Start of Block
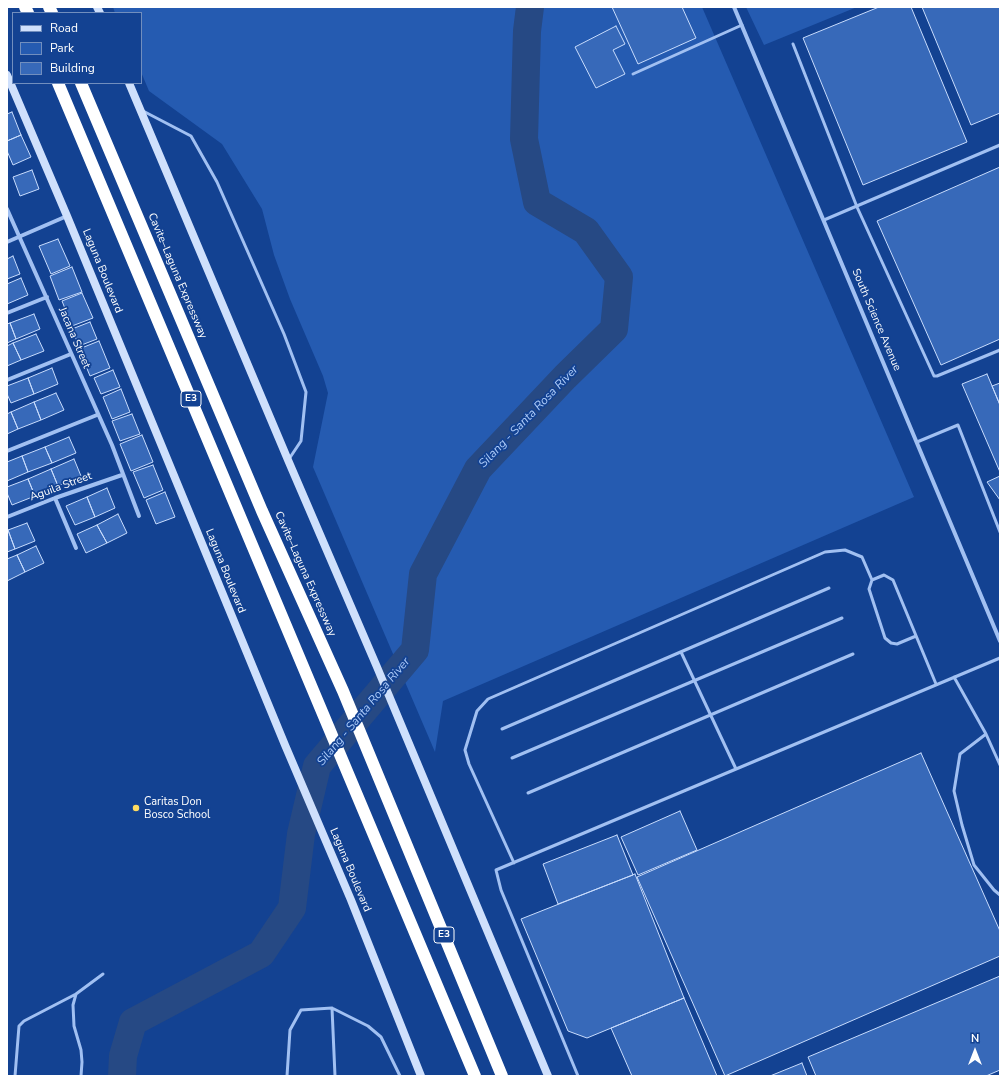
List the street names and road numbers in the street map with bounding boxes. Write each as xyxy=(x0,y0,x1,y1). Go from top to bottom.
street label: Cavite–Laguna Expressway xyxy=(145,211,209,341)
street label: Laguna Boulevard xyxy=(79,227,125,315)
street label: South Science Avenue xyxy=(849,267,903,373)
street label: Jacana Street xyxy=(55,305,93,371)
road number: E3 xyxy=(181,391,201,407)
street label: Aguila Street xyxy=(28,470,94,504)
street label: Cavite–Laguna Expressway xyxy=(271,510,339,638)
street label: Laguna Boulevard xyxy=(202,527,248,615)
street label: Laguna Boulevard xyxy=(326,826,374,914)
road number: E3 xyxy=(434,927,454,943)

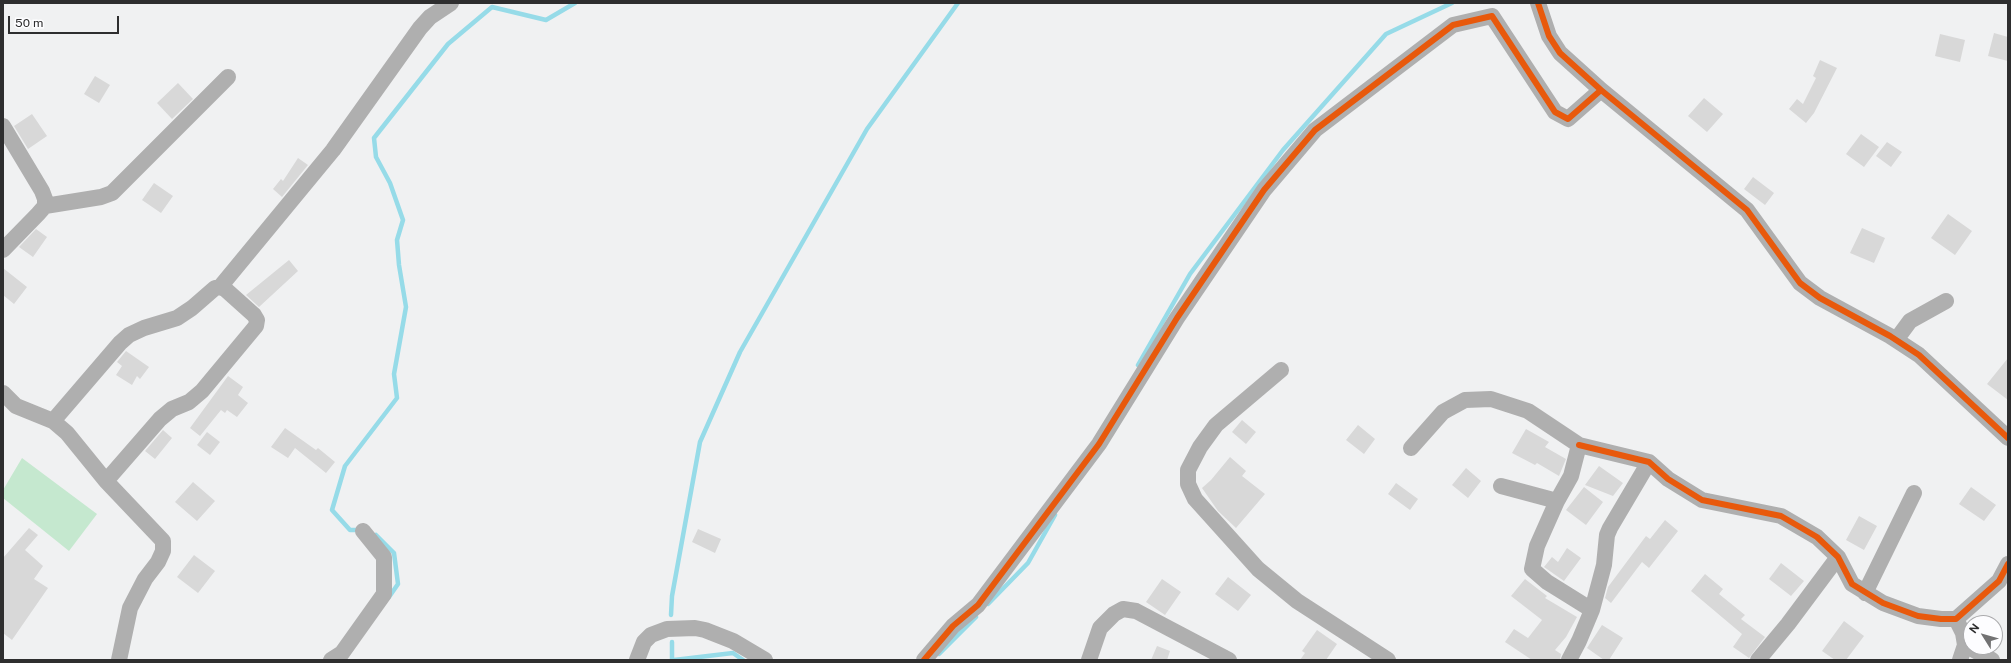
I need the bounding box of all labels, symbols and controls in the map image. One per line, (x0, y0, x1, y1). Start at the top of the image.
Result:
scale bar (10, 8, 121, 34)
text: 50 m (15, 16, 43, 30)
north arrow (1963, 615, 2003, 655)
text: N (1967, 621, 1982, 635)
End of Block
Give back every record exactly, dropping its pictures.

:: Answer box ::
List the street names and road numbers in the street map with bounding boxes. Write each as xyxy=(x0,y0,x1,y1). Go from top to bottom.
street label: Cavite–Laguna Expressway xyxy=(145,211,209,341)
street label: Laguna Boulevard xyxy=(79,227,125,315)
street label: South Science Avenue xyxy=(849,267,903,373)
street label: Jacana Street xyxy=(55,305,93,371)
road number: E3 xyxy=(181,391,201,407)
street label: Aguila Street xyxy=(28,470,94,504)
street label: Cavite–Laguna Expressway xyxy=(271,510,339,638)
street label: Laguna Boulevard xyxy=(202,527,248,615)
street label: Laguna Boulevard xyxy=(326,826,374,914)
road number: E3 xyxy=(434,927,454,943)

I need the bounding box of all labels, symbols and controls in the map image. One per line, (x0, y0, x1, y1). Start at the top of the image.
Result:
scale bar (10, 8, 121, 34)
text: 50 m (15, 16, 43, 30)
north arrow (1963, 615, 2003, 655)
text: N (1967, 621, 1982, 635)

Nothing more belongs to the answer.